[Saved data entries]
══════

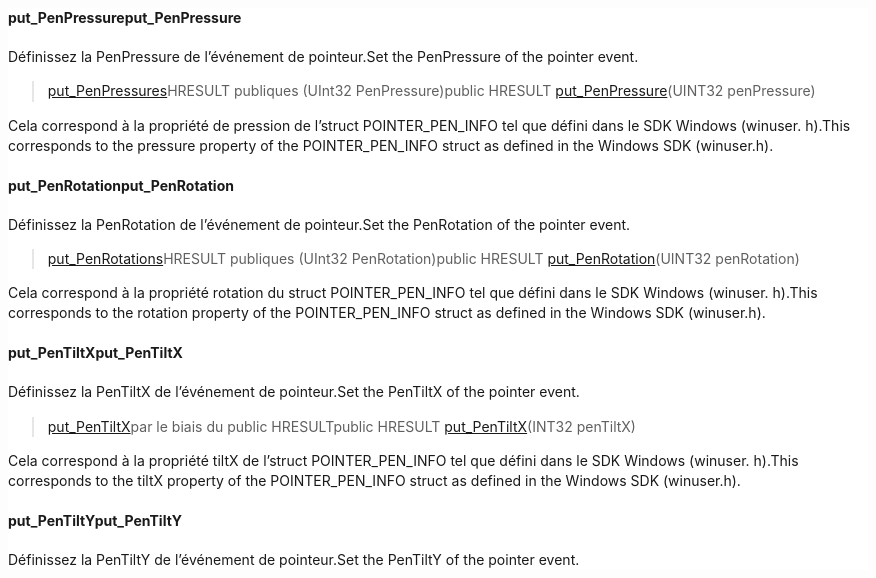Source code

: #### <span data-ttu-id="4bda3-387">put_PenPressure</span><span class="sxs-lookup"><span data-stu-id="4bda3-387">put_PenPressure</span></span> 

<span data-ttu-id="4bda3-388">Définissez la PenPressure de l’événement de pointeur.</span><span class="sxs-lookup"><span data-stu-id="4bda3-388">Set the PenPressure of the pointer event.</span></span>

> <span data-ttu-id="4bda3-389">[put_PenPressures](#put_penpressure)HRESULT publiques (UInt32 PenPressure)</span><span class="sxs-lookup"><span data-stu-id="4bda3-389">public HRESULT [put_PenPressure](#put_penpressure)(UINT32 penPressure)</span></span>

<span data-ttu-id="4bda3-390">Cela correspond à la propriété de pression de l’struct POINTER_PEN_INFO tel que défini dans le SDK Windows (winuser. h).</span><span class="sxs-lookup"><span data-stu-id="4bda3-390">This corresponds to the pressure property of the POINTER_PEN_INFO struct as defined in the Windows SDK (winuser.h).</span></span>

#### <span data-ttu-id="4bda3-391">put_PenRotation</span><span class="sxs-lookup"><span data-stu-id="4bda3-391">put_PenRotation</span></span> 

<span data-ttu-id="4bda3-392">Définissez la PenRotation de l’événement de pointeur.</span><span class="sxs-lookup"><span data-stu-id="4bda3-392">Set the PenRotation of the pointer event.</span></span>

> <span data-ttu-id="4bda3-393">[put_PenRotations](#put_penrotation)HRESULT publiques (UInt32 PenRotation)</span><span class="sxs-lookup"><span data-stu-id="4bda3-393">public HRESULT [put_PenRotation](#put_penrotation)(UINT32 penRotation)</span></span>

<span data-ttu-id="4bda3-394">Cela correspond à la propriété rotation du struct POINTER_PEN_INFO tel que défini dans le SDK Windows (winuser. h).</span><span class="sxs-lookup"><span data-stu-id="4bda3-394">This corresponds to the rotation property of the POINTER_PEN_INFO struct as defined in the Windows SDK (winuser.h).</span></span>

#### <span data-ttu-id="4bda3-395">put_PenTiltX</span><span class="sxs-lookup"><span data-stu-id="4bda3-395">put_PenTiltX</span></span> 

<span data-ttu-id="4bda3-396">Définissez la PenTiltX de l’événement de pointeur.</span><span class="sxs-lookup"><span data-stu-id="4bda3-396">Set the PenTiltX of the pointer event.</span></span>

> <span data-ttu-id="4bda3-397">[put_PenTiltX](#put_pentiltx)par le biais du public HRESULT</span><span class="sxs-lookup"><span data-stu-id="4bda3-397">public HRESULT [put_PenTiltX](#put_pentiltx)(INT32 penTiltX)</span></span>

<span data-ttu-id="4bda3-398">Cela correspond à la propriété tiltX de l’struct POINTER_PEN_INFO tel que défini dans le SDK Windows (winuser. h).</span><span class="sxs-lookup"><span data-stu-id="4bda3-398">This corresponds to the tiltX property of the POINTER_PEN_INFO struct as defined in the Windows SDK (winuser.h).</span></span>

#### <span data-ttu-id="4bda3-399">put_PenTiltY</span><span class="sxs-lookup"><span data-stu-id="4bda3-399">put_PenTiltY</span></span> 

<span data-ttu-id="4bda3-400">Définissez la PenTiltY de l’événement de pointeur.</span><span class="sxs-lookup"><span data-stu-id="4bda3-400">Set the PenTiltY of the pointer event.</span></span>
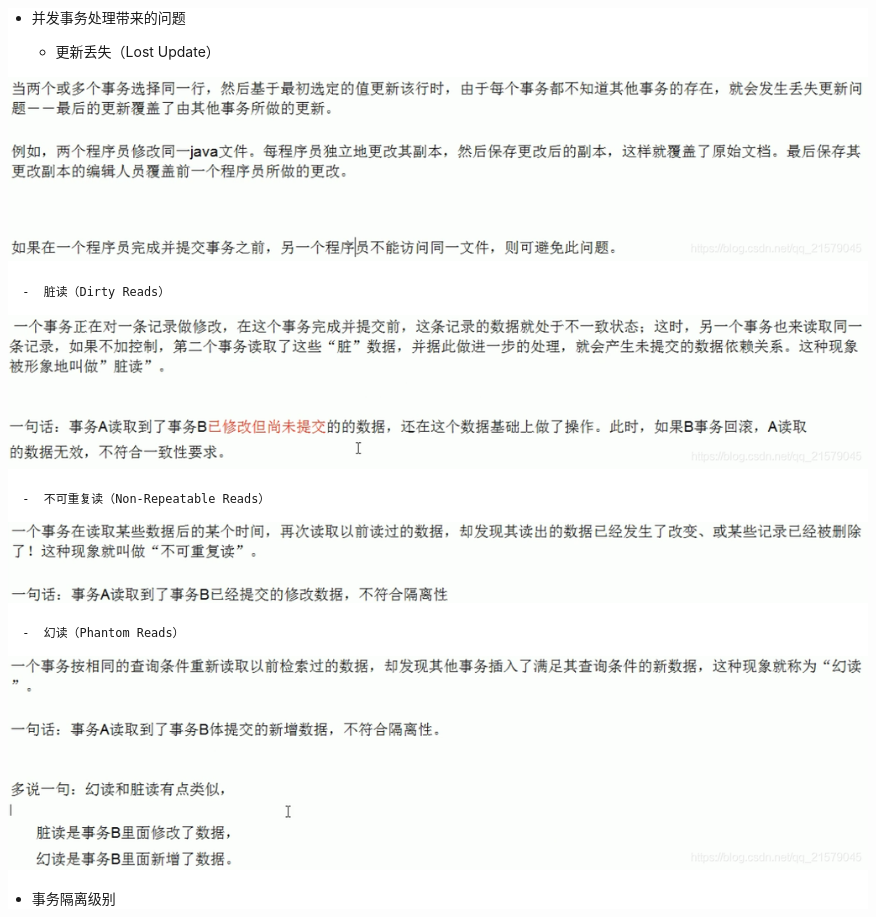    -  并发事务处理带来的问题

      -  更新丢失（Lost Update）

![img](mysql尚硅谷高级.assets/20190815212345734.png)

      -  脏读（Dirty Reads）

![img](mysql尚硅谷高级.assets/2019081521243386.png)

      -  不可重复读（Non-Repeatable Reads）

![img](mysql尚硅谷高级.assets/20190815212521569.png)

      -  幻读（Phantom Reads）

![img](mysql尚硅谷高级.assets/20190815212601245.png)

   -  事务隔离级别
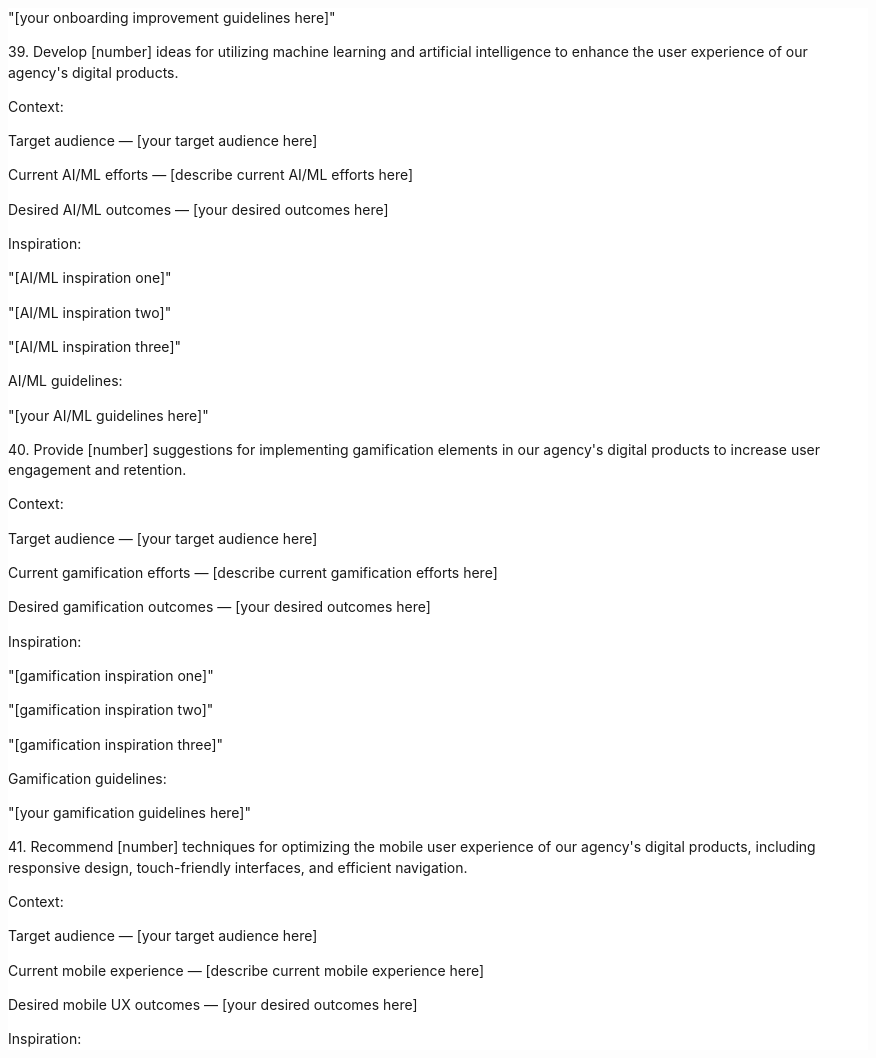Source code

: "\[your onboarding improvement guidelines here\]"

  

39\. Develop \[number\] ideas for utilizing machine learning and artificial intelligence to enhance the user experience of our agency's digital products.

Context:

Target audience — \[your target audience here\]

Current AI/ML efforts — \[describe current AI/ML efforts here\]

Desired AI/ML outcomes — \[your desired outcomes here\]

Inspiration:

"\[AI/ML inspiration one\]"

"\[AI/ML inspiration two\]"

"\[AI/ML inspiration three\]"

AI/ML guidelines:

"\[your AI/ML guidelines here\]"

  

40\. Provide \[number\] suggestions for implementing gamification elements in our agency's digital products to increase user engagement and retention.

Context:

Target audience — \[your target audience here\]

Current gamification efforts — \[describe current gamification efforts here\]

Desired gamification outcomes — \[your desired outcomes here\]

Inspiration:

"\[gamification inspiration one\]"

"\[gamification inspiration two\]"

"\[gamification inspiration three\]"

Gamification guidelines:

"\[your gamification guidelines here\]"

  

41\. Recommend \[number\] techniques for optimizing the mobile user experience of our agency's digital products, including responsive design, touch-friendly interfaces, and efficient navigation.

Context:

Target audience — \[your target audience here\]

Current mobile experience — \[describe current mobile experience here\]

Desired mobile UX outcomes — \[your desired outcomes here\]

Inspiration:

══════

EXERCISE.
Output nothing but the entries above, exactly, once the pictures are removed.

ANSWER BOX.
Source code

: #### <span data-ttu-id="4bda3-387">put_PenPressure</span><span class="sxs-lookup"><span data-stu-id="4bda3-387">put_PenPressure</span></span> 

<span data-ttu-id="4bda3-388">Définissez la PenPressure de l’événement de pointeur.</span><span class="sxs-lookup"><span data-stu-id="4bda3-388">Set the PenPressure of the pointer event.</span></span>

> <span data-ttu-id="4bda3-389">[put_PenPressures](#put_penpressure)HRESULT publiques (UInt32 PenPressure)</span><span class="sxs-lookup"><span data-stu-id="4bda3-389">public HRESULT [put_PenPressure](#put_penpressure)(UINT32 penPressure)</span></span>

<span data-ttu-id="4bda3-390">Cela correspond à la propriété de pression de l’struct POINTER_PEN_INFO tel que défini dans le SDK Windows (winuser. h).</span><span class="sxs-lookup"><span data-stu-id="4bda3-390">This corresponds to the pressure property of the POINTER_PEN_INFO struct as defined in the Windows SDK (winuser.h).</span></span>

#### <span data-ttu-id="4bda3-391">put_PenRotation</span><span class="sxs-lookup"><span data-stu-id="4bda3-391">put_PenRotation</span></span> 

<span data-ttu-id="4bda3-392">Définissez la PenRotation de l’événement de pointeur.</span><span class="sxs-lookup"><span data-stu-id="4bda3-392">Set the PenRotation of the pointer event.</span></span>

> <span data-ttu-id="4bda3-393">[put_PenRotations](#put_penrotation)HRESULT publiques (UInt32 PenRotation)</span><span class="sxs-lookup"><span data-stu-id="4bda3-393">public HRESULT [put_PenRotation](#put_penrotation)(UINT32 penRotation)</span></span>

<span data-ttu-id="4bda3-394">Cela correspond à la propriété rotation du struct POINTER_PEN_INFO tel que défini dans le SDK Windows (winuser. h).</span><span class="sxs-lookup"><span data-stu-id="4bda3-394">This corresponds to the rotation property of the POINTER_PEN_INFO struct as defined in the Windows SDK (winuser.h).</span></span>

#### <span data-ttu-id="4bda3-395">put_PenTiltX</span><span class="sxs-lookup"><span data-stu-id="4bda3-395">put_PenTiltX</span></span> 

<span data-ttu-id="4bda3-396">Définissez la PenTiltX de l’événement de pointeur.</span><span class="sxs-lookup"><span data-stu-id="4bda3-396">Set the PenTiltX of the pointer event.</span></span>

> <span data-ttu-id="4bda3-397">[put_PenTiltX](#put_pentiltx)par le biais du public HRESULT</span><span class="sxs-lookup"><span data-stu-id="4bda3-397">public HRESULT [put_PenTiltX](#put_pentiltx)(INT32 penTiltX)</span></span>

<span data-ttu-id="4bda3-398">Cela correspond à la propriété tiltX de l’struct POINTER_PEN_INFO tel que défini dans le SDK Windows (winuser. h).</span><span class="sxs-lookup"><span data-stu-id="4bda3-398">This corresponds to the tiltX property of the POINTER_PEN_INFO struct as defined in the Windows SDK (winuser.h).</span></span>

#### <span data-ttu-id="4bda3-399">put_PenTiltY</span><span class="sxs-lookup"><span data-stu-id="4bda3-399">put_PenTiltY</span></span> 

<span data-ttu-id="4bda3-400">Définissez la PenTiltY de l’événement de pointeur.</span><span class="sxs-lookup"><span data-stu-id="4bda3-400">Set the PenTiltY of the pointer event.</span></span>
    -  并发事务处理带来的问题

      -  更新丢失（Lost Update）

![img](mysql尚硅谷高级.assets/20190815212345734.png)

      -  脏读（Dirty Reads）

![img](mysql尚硅谷高级.assets/2019081521243386.png)

      -  不可重复读（Non-Repeatable Reads）

![img](mysql尚硅谷高级.assets/20190815212521569.png)

      -  幻读（Phantom Reads）

![img](mysql尚硅谷高级.assets/20190815212601245.png)

   -  事务隔离级别
Source code

: "\[your onboarding improvement guidelines here\]"

  

39\. Develop \[number\] ideas for utilizing machine learning and artificial intelligence to enhance the user experience of our agency's digital products.

Context:

Target audience — \[your target audience here\]

Current AI/ML efforts — \[describe current AI/ML efforts here\]

Desired AI/ML outcomes — \[your desired outcomes here\]

Inspiration:

"\[AI/ML inspiration one\]"

"\[AI/ML inspiration two\]"

"\[AI/ML inspiration three\]"

AI/ML guidelines:

"\[your AI/ML guidelines here\]"

  

40\. Provide \[number\] suggestions for implementing gamification elements in our agency's digital products to increase user engagement and retention.

Context:

Target audience — \[your target audience here\]

Current gamification efforts — \[describe current gamification efforts here\]

Desired gamification outcomes — \[your desired outcomes here\]

Inspiration:

"\[gamification inspiration one\]"

"\[gamification inspiration two\]"

"\[gamification inspiration three\]"

Gamification guidelines:

"\[your gamification guidelines here\]"

  

41\. Recommend \[number\] techniques for optimizing the mobile user experience of our agency's digital products, including responsive design, touch-friendly interfaces, and efficient navigation.

Context:

Target audience — \[your target audience here\]

Current mobile experience — \[describe current mobile experience here\]

Desired mobile UX outcomes — \[your desired outcomes here\]

Inspiration:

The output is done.